### WHAT TO DO
Given the entries that follow, write out exactly the lines starting at the one containing "Course à pied" and ending at the one containing "際にオークション参加とはなりませんでした。", both ends included, and only those.

━━━ DATA FOR THE TASK

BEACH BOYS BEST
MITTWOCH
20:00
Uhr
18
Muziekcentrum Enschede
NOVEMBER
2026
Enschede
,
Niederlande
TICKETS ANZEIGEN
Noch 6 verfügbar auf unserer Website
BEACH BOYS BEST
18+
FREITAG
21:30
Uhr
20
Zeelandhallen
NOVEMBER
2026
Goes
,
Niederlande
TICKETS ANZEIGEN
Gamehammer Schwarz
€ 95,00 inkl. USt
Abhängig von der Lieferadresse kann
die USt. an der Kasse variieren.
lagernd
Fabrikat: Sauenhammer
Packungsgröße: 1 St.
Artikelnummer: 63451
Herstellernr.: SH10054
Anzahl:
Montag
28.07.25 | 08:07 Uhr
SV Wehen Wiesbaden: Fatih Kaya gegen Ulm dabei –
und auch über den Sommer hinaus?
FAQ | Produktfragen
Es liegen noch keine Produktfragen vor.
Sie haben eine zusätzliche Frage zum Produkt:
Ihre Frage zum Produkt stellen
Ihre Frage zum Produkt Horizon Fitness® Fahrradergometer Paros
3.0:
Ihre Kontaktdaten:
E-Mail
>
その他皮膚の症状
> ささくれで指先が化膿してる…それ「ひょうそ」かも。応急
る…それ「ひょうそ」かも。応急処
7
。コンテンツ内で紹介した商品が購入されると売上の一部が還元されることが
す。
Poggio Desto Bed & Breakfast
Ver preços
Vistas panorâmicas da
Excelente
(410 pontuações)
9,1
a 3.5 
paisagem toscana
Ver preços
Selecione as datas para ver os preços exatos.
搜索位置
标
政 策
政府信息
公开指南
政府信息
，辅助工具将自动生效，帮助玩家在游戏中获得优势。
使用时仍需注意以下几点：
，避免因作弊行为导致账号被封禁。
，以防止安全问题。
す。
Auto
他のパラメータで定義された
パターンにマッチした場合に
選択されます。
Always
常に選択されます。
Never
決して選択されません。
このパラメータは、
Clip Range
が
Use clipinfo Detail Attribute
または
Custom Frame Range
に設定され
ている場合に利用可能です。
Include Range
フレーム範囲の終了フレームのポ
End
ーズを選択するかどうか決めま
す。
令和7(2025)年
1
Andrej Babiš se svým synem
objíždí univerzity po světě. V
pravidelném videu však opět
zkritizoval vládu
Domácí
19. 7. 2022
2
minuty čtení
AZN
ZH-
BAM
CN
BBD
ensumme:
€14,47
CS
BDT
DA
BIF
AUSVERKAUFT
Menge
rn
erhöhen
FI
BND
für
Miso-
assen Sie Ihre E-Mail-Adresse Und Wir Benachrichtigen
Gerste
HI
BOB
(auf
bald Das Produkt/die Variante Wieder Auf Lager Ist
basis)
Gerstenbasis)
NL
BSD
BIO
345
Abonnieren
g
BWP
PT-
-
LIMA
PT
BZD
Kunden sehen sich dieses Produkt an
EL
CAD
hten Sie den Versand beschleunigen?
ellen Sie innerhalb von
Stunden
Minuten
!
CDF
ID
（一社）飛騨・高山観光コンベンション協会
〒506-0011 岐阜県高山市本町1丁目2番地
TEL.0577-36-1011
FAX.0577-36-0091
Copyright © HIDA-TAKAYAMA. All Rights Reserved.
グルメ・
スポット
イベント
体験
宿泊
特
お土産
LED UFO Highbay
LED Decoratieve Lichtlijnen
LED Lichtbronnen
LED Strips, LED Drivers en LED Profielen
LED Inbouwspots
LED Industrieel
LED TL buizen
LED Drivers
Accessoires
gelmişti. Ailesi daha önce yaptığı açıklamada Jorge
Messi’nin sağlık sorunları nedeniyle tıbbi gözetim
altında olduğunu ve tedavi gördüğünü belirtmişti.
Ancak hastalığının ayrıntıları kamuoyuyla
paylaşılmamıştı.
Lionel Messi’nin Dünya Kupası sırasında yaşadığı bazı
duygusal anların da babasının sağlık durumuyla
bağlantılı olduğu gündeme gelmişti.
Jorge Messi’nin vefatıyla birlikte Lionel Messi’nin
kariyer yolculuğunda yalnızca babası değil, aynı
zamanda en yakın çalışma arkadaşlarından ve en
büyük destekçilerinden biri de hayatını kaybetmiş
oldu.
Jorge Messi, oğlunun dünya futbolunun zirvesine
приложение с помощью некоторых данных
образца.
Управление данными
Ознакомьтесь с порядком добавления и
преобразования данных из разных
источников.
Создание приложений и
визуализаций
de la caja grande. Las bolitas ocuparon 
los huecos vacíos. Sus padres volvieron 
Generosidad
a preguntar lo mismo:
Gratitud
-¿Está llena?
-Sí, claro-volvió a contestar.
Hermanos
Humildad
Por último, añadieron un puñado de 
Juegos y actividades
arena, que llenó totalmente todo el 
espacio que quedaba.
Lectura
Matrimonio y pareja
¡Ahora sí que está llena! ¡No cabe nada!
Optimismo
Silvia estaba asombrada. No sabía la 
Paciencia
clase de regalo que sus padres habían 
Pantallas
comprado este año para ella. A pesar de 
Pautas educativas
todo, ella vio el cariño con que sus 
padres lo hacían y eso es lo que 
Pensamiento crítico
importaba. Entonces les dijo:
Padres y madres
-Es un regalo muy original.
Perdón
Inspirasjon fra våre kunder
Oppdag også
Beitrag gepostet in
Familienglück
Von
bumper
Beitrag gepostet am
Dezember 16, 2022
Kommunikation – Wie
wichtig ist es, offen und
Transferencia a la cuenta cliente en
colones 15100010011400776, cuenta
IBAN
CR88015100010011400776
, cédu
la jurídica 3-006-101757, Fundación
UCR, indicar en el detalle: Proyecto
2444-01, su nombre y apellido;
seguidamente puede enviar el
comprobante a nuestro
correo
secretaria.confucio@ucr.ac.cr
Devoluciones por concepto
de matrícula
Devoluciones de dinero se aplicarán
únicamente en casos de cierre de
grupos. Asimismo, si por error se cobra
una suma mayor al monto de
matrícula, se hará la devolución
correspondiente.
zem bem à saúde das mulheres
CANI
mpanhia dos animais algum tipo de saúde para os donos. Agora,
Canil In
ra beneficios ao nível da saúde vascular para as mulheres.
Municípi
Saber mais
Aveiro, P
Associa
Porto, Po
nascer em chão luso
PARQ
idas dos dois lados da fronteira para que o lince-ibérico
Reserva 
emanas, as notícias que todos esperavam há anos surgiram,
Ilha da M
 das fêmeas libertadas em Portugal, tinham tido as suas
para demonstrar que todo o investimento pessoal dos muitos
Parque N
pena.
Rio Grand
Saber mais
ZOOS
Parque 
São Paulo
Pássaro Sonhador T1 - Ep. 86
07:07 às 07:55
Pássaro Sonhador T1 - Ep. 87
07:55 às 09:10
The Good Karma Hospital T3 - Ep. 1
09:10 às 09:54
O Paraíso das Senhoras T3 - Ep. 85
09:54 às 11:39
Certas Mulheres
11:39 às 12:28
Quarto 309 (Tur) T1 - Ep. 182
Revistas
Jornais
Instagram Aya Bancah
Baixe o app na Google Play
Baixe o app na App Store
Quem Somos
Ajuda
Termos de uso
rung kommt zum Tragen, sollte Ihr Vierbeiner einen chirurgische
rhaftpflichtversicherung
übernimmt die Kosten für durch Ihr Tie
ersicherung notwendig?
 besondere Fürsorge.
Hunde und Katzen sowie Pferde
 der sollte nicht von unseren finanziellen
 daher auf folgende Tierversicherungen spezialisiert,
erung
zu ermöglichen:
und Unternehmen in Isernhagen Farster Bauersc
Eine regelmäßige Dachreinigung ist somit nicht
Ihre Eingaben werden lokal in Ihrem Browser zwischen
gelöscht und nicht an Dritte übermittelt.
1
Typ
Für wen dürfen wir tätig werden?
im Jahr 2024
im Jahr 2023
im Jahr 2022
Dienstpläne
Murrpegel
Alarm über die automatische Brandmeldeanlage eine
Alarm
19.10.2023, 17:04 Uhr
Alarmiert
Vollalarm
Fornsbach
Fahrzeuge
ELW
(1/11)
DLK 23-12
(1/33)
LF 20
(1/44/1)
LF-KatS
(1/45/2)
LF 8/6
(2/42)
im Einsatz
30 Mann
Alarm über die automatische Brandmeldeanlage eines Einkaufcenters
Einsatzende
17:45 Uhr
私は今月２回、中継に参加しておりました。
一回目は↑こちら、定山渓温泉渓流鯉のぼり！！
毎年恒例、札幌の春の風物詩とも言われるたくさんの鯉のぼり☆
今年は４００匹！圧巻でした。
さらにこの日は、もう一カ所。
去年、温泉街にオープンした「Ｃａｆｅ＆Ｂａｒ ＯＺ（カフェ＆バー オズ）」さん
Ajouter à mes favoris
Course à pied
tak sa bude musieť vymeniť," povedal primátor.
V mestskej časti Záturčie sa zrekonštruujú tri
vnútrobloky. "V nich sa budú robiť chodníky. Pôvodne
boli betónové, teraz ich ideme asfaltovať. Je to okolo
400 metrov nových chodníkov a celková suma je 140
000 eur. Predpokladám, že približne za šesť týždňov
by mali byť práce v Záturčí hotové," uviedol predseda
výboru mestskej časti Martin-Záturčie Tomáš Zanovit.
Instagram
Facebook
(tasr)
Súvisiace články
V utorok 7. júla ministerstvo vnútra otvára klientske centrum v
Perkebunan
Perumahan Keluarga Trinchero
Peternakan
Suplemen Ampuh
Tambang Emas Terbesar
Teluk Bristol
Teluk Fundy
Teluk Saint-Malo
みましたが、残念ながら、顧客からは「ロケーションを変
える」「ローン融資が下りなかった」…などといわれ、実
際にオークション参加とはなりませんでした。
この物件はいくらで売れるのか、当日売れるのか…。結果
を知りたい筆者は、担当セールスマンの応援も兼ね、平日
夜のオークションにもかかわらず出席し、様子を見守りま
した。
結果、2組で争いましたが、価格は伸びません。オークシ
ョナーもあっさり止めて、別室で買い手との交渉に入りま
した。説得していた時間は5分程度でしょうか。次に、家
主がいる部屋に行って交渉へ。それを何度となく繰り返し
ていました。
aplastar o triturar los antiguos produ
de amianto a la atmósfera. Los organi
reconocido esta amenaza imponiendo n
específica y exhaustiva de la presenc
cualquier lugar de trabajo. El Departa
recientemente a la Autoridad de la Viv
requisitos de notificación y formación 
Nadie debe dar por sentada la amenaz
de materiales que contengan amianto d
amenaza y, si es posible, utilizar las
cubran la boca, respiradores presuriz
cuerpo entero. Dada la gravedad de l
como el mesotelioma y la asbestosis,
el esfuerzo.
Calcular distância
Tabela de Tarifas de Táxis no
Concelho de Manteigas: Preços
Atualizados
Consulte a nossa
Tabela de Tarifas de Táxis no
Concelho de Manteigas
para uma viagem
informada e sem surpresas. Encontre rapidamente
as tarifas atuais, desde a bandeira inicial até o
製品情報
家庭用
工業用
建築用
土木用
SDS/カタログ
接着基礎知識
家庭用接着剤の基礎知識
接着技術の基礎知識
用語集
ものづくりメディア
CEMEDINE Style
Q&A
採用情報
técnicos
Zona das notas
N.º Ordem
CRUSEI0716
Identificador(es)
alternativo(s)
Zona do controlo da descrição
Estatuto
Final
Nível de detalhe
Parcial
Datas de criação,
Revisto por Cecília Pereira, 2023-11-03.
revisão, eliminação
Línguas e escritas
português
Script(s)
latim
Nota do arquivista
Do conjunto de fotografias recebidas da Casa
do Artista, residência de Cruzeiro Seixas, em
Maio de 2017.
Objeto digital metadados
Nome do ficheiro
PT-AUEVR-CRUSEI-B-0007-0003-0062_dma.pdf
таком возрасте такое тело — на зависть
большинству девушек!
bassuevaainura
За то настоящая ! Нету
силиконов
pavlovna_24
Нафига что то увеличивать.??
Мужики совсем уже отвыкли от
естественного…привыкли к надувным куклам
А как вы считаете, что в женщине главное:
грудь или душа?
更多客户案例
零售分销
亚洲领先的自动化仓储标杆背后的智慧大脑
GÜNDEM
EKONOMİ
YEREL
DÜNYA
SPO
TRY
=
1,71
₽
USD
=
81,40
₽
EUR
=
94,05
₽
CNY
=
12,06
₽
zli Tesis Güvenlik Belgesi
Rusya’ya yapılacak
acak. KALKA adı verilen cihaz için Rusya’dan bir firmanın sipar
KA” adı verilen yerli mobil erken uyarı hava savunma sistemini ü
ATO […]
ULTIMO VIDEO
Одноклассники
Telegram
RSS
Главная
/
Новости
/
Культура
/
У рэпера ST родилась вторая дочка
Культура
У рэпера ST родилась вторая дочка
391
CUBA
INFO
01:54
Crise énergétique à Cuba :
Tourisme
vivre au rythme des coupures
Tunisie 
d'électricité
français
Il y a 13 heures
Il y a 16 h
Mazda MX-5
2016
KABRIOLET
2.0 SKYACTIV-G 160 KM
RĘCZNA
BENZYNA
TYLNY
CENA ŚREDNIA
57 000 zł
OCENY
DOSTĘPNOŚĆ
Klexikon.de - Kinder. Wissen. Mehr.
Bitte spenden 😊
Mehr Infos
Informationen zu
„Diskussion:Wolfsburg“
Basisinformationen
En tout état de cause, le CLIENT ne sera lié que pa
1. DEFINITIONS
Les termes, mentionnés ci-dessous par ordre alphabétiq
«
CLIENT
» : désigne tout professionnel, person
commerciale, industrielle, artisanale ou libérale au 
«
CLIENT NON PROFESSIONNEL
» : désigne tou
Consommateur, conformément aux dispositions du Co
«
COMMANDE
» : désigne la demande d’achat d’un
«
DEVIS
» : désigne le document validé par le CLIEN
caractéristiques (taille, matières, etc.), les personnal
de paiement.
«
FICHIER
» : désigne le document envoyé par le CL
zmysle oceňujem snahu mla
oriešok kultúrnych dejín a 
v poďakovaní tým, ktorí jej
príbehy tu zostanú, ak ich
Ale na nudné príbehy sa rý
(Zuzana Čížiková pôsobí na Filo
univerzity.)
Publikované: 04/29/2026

━━━━━━

### ANSWER SECTION
Course à pied
tak sa bude musieť vymeniť," povedal primátor.
V mestskej časti Záturčie sa zrekonštruujú tri
vnútrobloky. "V nich sa budú robiť chodníky. Pôvodne
boli betónové, teraz ich ideme asfaltovať. Je to okolo
400 metrov nových chodníkov a celková suma je 140
000 eur. Predpokladám, že približne za šesť týždňov
by mali byť práce v Záturčí hotové," uviedol predseda
výboru mestskej časti Martin-Záturčie Tomáš Zanovit.
Instagram
Facebook
(tasr)
Súvisiace články
V utorok 7. júla ministerstvo vnútra otvára klientske centrum v
Perkebunan
Perumahan Keluarga Trinchero
Peternakan
Suplemen Ampuh
Tambang Emas Terbesar
Teluk Bristol
Teluk Fundy
Teluk Saint-Malo
みましたが、残念ながら、顧客からは「ロケーションを変
える」「ローン融資が下りなかった」…などといわれ、実
際にオークション参加とはなりませんでした。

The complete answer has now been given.